BEGIN Data shown

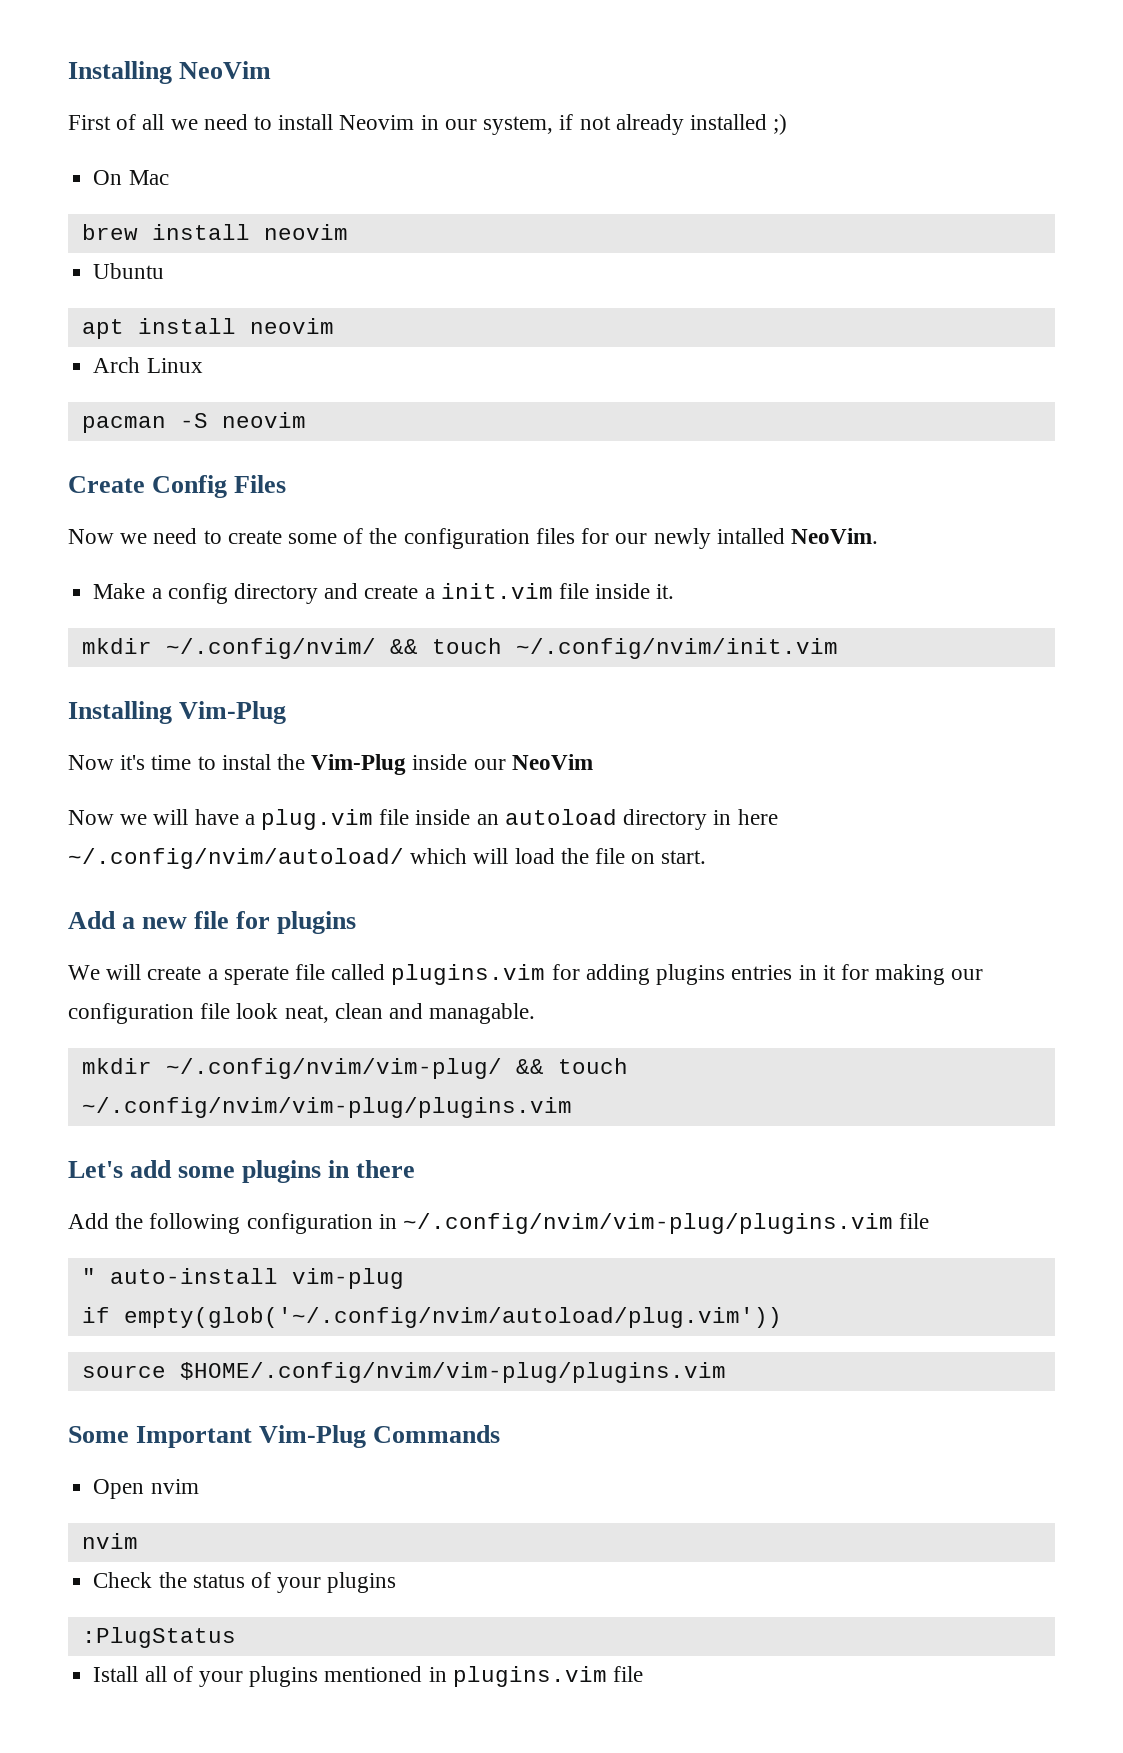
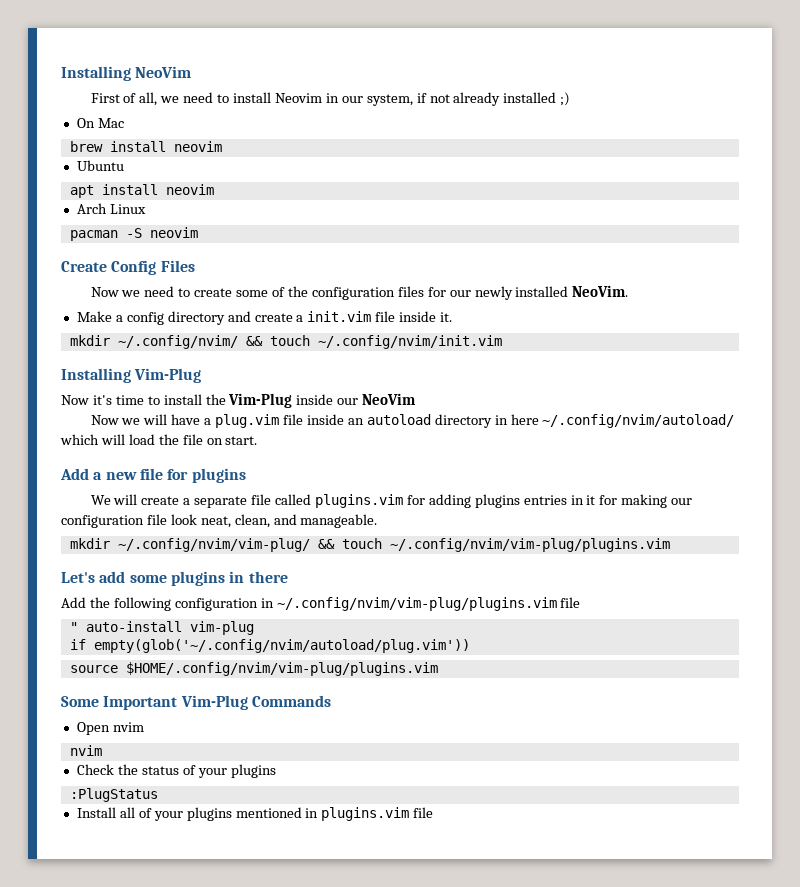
[142,114,165,130] all -> [139,92,158,106] all,
[716,528,785,544] intalled -> [515,286,569,297] installed
[221,754,271,770] instal -> [163,394,202,405] install
[223,966,289,985] sperate -> [194,496,248,508] separate
[334,1003,536,1024] clean and managable. -> [234,514,378,528] clean, and manageable.
[93,1666,139,1682] Istall -> [76,807,116,818] Install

END Data shown

● **What you have to do**: Set down the entries again without change. Leave the pictures out.

● **Solution**:
[142,114,165,130] all -> [139,92,158,106] all,
[716,528,785,544] intalled -> [515,286,569,297] installed
[221,754,271,770] instal -> [163,394,202,405] install
[223,966,289,985] sperate -> [194,496,248,508] separate
[334,1003,536,1024] clean and managable. -> [234,514,378,528] clean, and manageable.
[93,1666,139,1682] Istall -> [76,807,116,818] Install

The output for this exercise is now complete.